И Господь мне тут не в помощь. Никогда и не был. Он только и делал, что выставлял меня глупым мальчишкой со вздорной затеей уместить огромность небес в спичечный коробок.
Киран Милвуд Харгрейв. В карминной комнате
Я записываю свой рассказ о случившемся, как если бы это была моя исповедь перед Богом, моя молитва в уши ангелам, ибо сейчас у меня не осталось никого, кому я могла бы доверять, кроме себя самой: своему сердцу и своему перу. У меня нет привычки вести дневник, и сразу признаюсь, что все далее написанное – мои воспоминания. Однако клянусь спасением моей души: все происходило именно так, как я описываю. И до сих пор происходит.
Вам следует уяснить, притом прочно и недвусмысленно, что сегодня, 24-го дня декабря 1898 года, я, Кэтрин Элизабет Мэри Блейк, нахожусь в здравом уме и твердой памяти, что бы обо мне ни говорили. Я знаю, что я дочь Софи Мэри Уинсом и Джона Альберта Уинсома, ныне покойных, и что я уже год как состою в браке с Ричардом Артуром Чарльзом Блейком. Я знаю, что живу в Блейк-Мэнор, в двух шагах от городка Тенбери-Уэллс[27], в графстве Шропшир. Я знаю, как зовут нашу королеву и нашего нынешнего премьер-министра, я могу назвать наши колонии и пределы нашей империи. Я знаю заповеди. Я опишу все в подробностях, чтобы вы так же ясно увидели, как происходило каждое событие, как это вижу я в своей памяти.
Пишу все это с единственным намерением – доказать вам, что все, во что я призываю вас поверить, есть чистая правда как она есть: что пускай тело мое ослабело, а мой разум подвергают сильным сомнениям, я не сошла с ума. Хотя когда вы узнаете все последующее, то вы поймете, почему я сама бы того желала.
Я рожала в карминной комнате. Ее приготовили уже к тому времени, когда у меня прекратились месячные. Раньше она была безликой и невзрачной, со стенами, обитыми желтым шелком, который весь изъела моль, лохмотья от выводившихся личинок мерзкого вредителя свисали с тяжелых портьер из зеленого бархата, и всякий раз, когда я отдергивала их, то начинала неудержимо чихать. И все же я любила эту комнату за вид, который открывался из ее окон.

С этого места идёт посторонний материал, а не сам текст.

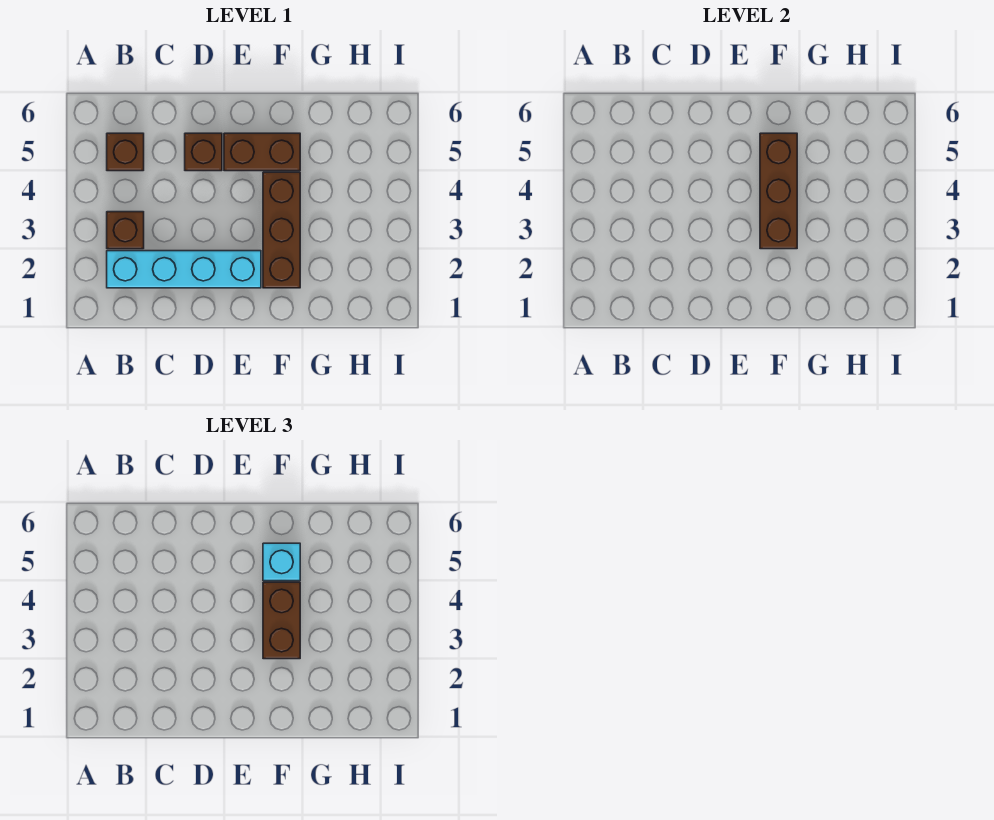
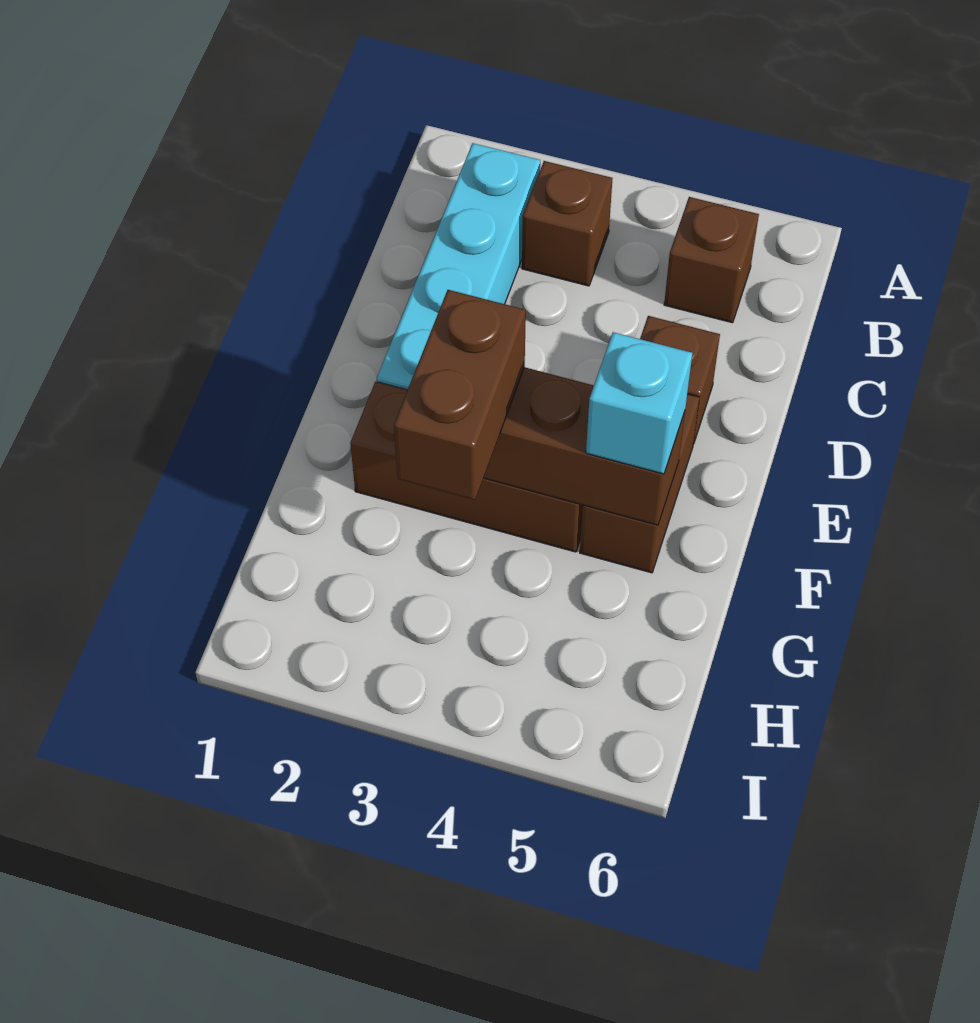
brown 1x2 brick [263,582,300,659] -> brown 1x2 brick turned to [394,290,526,500]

Наше поместье Блейк-Мэнор располагается там, где лес рассекает река, на вершине холма, откуда открывается чудесный умиротворяющий вид и на реку, и на лес. Если, стоя у окна, прикрыть один глаз – или закрыть ладонью, если вы, подобно мне, неспособны жмуриться, – пред вами предстанут два очень разных мира. Первый, знакомый мне еще с детских поездок в Массури-Хиллс[28]: перекаты зеленых холмов, в подножия которых врезается серебряная лента реки. Если поменять глаз, откроется второй вид: долина, одетая густыми лесами, глухими, бурыми и тенистыми, точно в волшебной сказке.

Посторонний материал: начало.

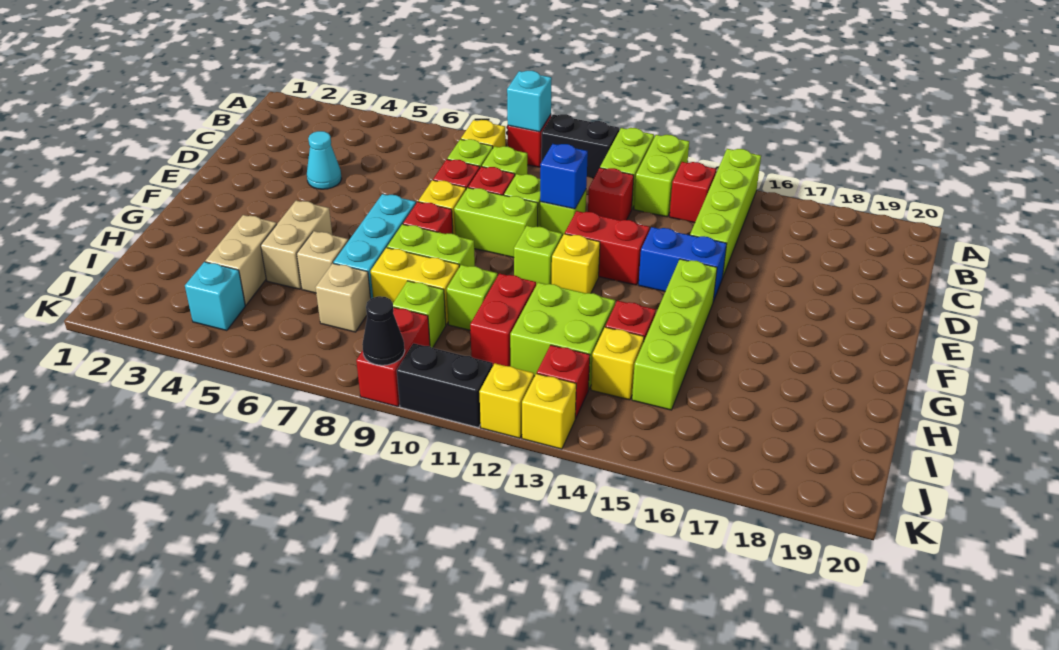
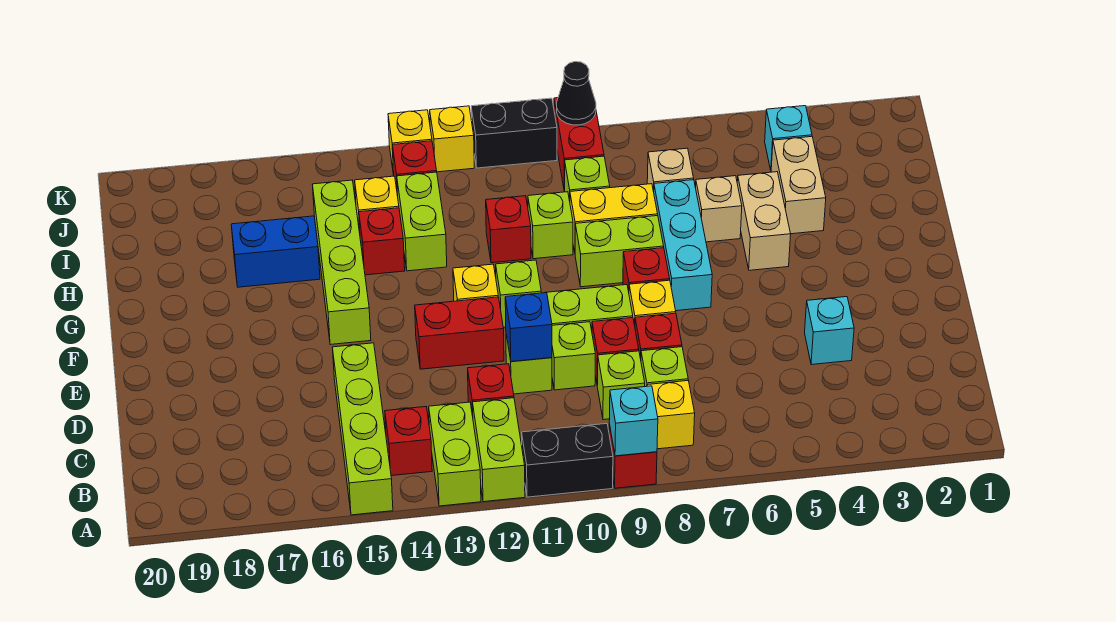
cyan 1x1 cone [307,131,342,189] -> cyan 1x1 brick [805,297,854,365]
blue 1x2 brick [639,227,727,302] -> blue 1x2 brick moved to [231,216,320,287]
red 1x2 brick [470,274,536,366] -> red 1x1 brick [486,196,531,263]
lime 2x2 brick [510,282,615,390] -> lime 1x2 brick [397,172,447,271]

При всей привлекательности местного пейзажа дом, точно повинуясь глупому детскому капризу, обратили тылом к долине.
Подъездная аллея, главные ворота и фасад смотрят в противоположную сторону, где тянется декоративный сад с квадратными, рассаженными в строгом шахматном порядке розовыми кустами. Летом сад источает благоухание, а осенью – и тем паче, несмотря на свою бездушную математическую симметрию. Сад вверен ревностным попечениям Ноукса, который, как сказал мне Ричард, перешел к нам вместе с домом. Как часто бывает со старинными поместьями, Ноукс и его жена, наша экономка, сделались такой же непременной частью Блейк-Мэнор, как рояль в музыкальной комнате или само семейство Блейк.